Was in einem Spiegel steckt
Hinter dem Glanz liegt eine präzise Formel: Zucker, Glukose, Kondensmilch, Schokolade und Gelatine, emulgiert, bis keine einzige Blase mehr bleibt. Das ist das Geheimnis, das kaum jemand sieht — ein perfekter Spiegel beginnt damit, die Masse am Vortag zu passieren und ruhen zu lassen.
Die Bewegung
Sie wird in einer Spirale gegossen, von der Mitte nach außen, in einem einzigen Zug. Das gefrorene Stück lässt die Glasur im Moment der Berührung fest werden.

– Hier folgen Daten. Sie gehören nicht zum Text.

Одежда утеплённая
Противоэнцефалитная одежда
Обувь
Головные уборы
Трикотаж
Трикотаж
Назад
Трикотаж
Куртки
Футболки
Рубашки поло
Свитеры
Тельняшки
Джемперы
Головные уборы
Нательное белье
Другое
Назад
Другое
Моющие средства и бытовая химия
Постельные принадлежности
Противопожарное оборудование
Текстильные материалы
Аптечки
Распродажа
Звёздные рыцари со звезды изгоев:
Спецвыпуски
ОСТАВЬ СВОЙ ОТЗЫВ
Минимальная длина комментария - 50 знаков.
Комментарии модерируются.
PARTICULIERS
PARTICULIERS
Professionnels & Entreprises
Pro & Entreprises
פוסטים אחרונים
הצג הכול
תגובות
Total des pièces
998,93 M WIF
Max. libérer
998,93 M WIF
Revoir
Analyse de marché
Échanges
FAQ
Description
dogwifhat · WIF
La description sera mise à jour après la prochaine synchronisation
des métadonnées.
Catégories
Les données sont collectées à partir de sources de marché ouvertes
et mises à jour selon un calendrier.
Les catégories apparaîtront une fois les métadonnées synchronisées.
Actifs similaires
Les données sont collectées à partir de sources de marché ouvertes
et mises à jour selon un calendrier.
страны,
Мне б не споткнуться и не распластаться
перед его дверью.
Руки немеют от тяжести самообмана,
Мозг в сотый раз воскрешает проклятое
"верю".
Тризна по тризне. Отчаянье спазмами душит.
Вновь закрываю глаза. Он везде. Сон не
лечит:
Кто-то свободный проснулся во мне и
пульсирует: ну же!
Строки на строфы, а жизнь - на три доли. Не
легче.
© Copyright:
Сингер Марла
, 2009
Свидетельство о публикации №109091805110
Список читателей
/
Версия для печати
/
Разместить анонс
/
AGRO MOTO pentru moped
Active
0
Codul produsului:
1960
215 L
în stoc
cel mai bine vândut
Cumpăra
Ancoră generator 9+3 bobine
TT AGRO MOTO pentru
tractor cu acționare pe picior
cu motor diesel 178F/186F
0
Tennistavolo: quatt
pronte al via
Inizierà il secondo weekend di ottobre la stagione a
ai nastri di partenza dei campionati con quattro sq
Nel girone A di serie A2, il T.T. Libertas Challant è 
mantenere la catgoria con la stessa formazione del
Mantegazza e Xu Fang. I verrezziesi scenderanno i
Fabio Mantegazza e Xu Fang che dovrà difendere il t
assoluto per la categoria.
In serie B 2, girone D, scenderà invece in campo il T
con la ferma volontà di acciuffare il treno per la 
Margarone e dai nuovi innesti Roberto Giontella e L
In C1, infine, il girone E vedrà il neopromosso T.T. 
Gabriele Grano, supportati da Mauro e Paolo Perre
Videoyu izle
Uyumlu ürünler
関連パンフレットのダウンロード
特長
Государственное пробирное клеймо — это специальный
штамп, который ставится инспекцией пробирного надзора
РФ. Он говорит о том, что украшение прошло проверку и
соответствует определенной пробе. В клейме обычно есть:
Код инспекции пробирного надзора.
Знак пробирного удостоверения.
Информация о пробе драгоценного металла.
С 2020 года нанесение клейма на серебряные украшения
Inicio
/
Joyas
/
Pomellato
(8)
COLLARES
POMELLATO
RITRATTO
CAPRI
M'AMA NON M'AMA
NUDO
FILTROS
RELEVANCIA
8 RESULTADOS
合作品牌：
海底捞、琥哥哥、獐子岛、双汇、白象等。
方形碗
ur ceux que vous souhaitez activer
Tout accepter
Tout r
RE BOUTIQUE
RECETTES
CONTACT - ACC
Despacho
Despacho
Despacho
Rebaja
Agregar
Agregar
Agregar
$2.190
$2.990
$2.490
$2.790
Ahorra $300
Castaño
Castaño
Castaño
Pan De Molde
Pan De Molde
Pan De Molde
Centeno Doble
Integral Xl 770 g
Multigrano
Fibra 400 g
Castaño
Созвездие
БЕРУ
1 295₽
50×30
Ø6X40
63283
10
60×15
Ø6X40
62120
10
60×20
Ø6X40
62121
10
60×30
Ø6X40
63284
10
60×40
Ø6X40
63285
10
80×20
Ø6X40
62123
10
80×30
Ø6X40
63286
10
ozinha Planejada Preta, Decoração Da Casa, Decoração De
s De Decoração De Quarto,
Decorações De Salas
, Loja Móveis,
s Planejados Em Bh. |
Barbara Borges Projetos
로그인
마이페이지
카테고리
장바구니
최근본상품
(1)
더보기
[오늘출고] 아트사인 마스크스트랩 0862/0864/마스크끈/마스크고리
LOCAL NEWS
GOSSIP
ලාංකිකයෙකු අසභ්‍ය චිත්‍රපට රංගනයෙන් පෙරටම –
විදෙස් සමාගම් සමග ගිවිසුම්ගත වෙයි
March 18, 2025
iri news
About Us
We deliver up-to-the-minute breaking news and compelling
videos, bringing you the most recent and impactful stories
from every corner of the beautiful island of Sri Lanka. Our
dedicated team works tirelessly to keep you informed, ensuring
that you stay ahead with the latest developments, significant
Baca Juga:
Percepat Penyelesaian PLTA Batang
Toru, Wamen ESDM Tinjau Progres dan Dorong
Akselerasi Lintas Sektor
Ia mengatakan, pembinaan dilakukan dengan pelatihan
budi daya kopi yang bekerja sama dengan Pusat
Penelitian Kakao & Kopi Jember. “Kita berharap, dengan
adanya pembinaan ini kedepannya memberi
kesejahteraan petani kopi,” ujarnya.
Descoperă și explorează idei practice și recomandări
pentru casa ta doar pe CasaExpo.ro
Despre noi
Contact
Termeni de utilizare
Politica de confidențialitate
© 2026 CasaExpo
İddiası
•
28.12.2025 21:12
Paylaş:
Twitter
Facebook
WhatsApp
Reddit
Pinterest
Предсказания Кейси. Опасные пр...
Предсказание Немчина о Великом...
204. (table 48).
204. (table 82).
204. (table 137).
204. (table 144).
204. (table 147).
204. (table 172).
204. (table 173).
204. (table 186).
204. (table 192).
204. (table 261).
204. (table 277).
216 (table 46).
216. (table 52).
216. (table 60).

Was zu viel ist, fließt ab; was bleibt, ist eine dünne, gleichmäßige Schicht, die wie Glas spiegelt.
Warum es zählt
Der Spiegel ist keine Eitelkeit. Er ist das Versprechen dessen, was innen liegt: Ist die Oberfläche makellos, wird es das Innere auch sein. Es ist das Erste, was der Gast sieht, und das Letzte, das er vergisst.